JOB:
Copy the lines below word for word, starting at the line containing "Where does the" and ending at the line containing "Reading left to", and leave out the pictures.

DATASET CONTENT:
········
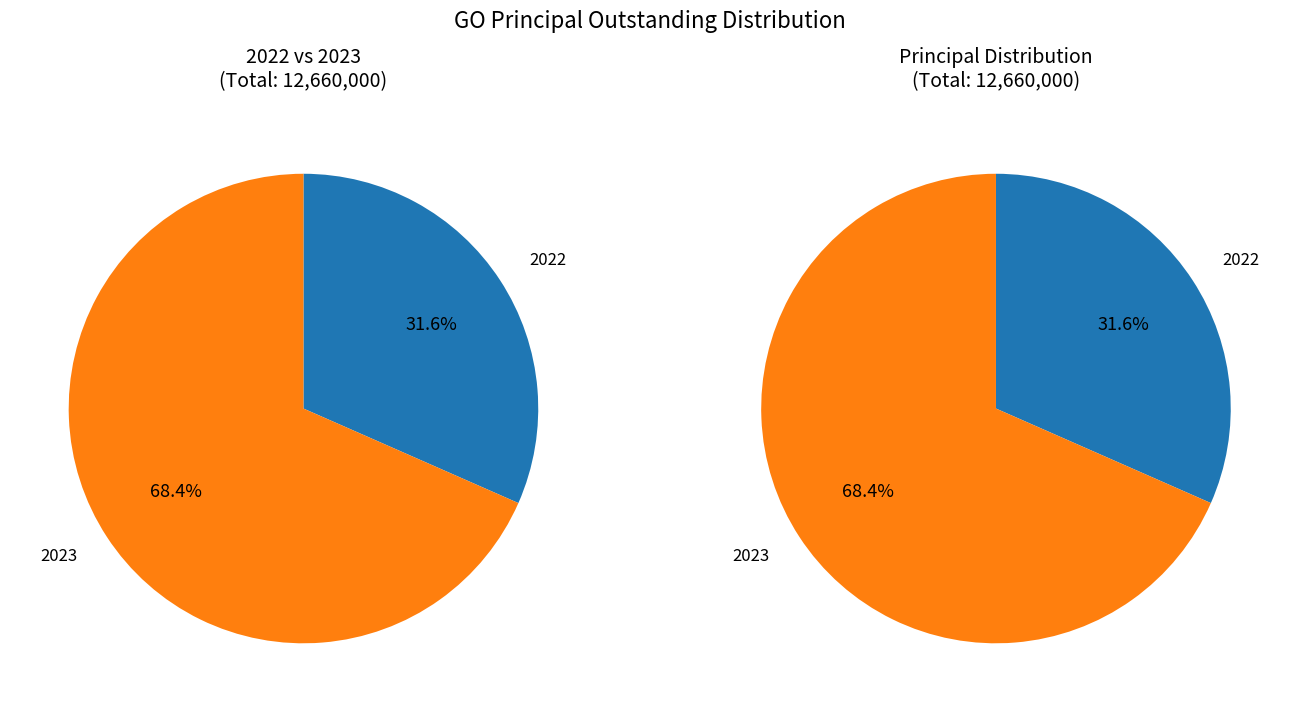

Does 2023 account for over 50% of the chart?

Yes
········
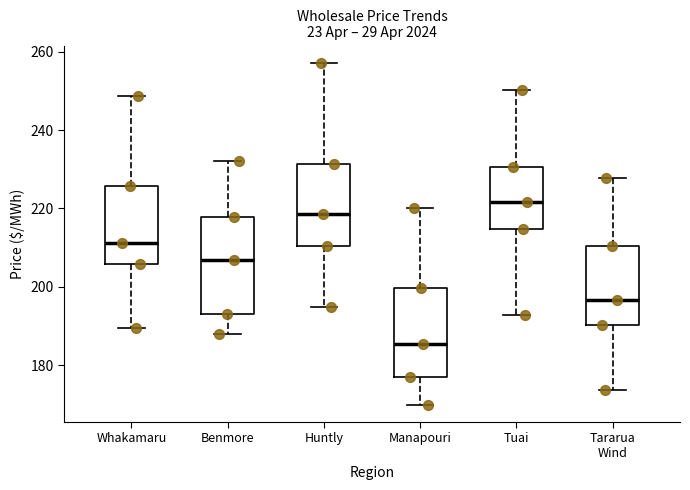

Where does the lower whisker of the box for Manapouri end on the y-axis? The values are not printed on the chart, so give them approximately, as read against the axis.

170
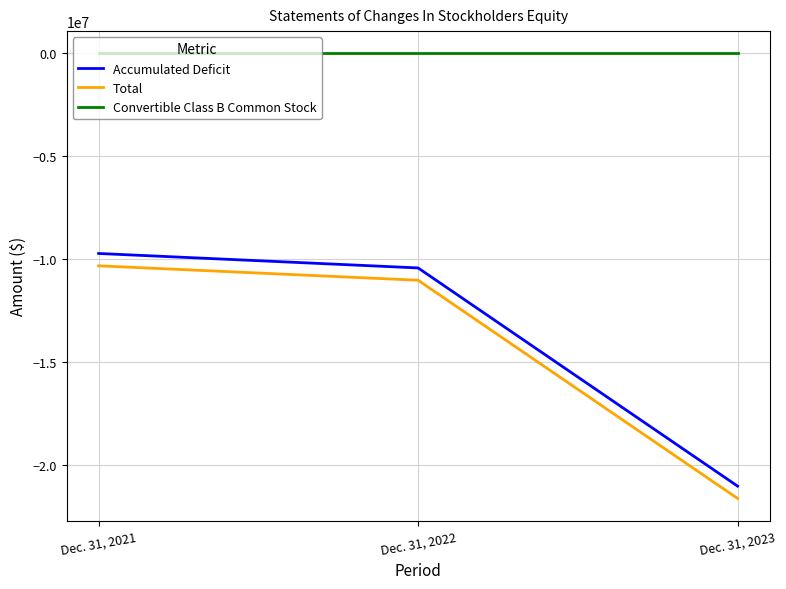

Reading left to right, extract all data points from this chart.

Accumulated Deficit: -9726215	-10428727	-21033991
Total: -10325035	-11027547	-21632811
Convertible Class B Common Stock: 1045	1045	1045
········
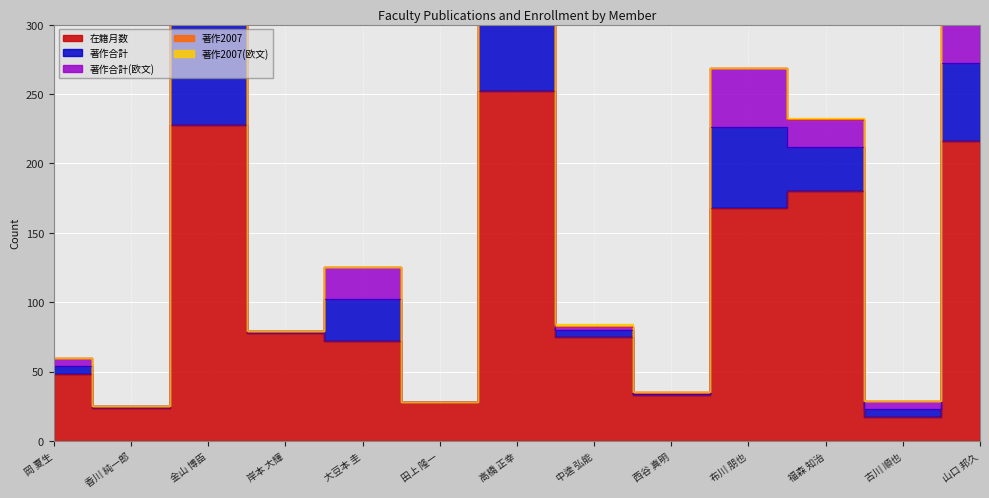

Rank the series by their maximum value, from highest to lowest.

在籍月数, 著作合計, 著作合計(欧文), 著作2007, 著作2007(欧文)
········
SOLUTION TO THIS EXERCISE:
Where does the lower whisker of the box for Manapouri end on the y-axis? The values are not printed on the chart, so give them approximately, as read against the axis.

170

Reading left to right, extract all data points from this chart.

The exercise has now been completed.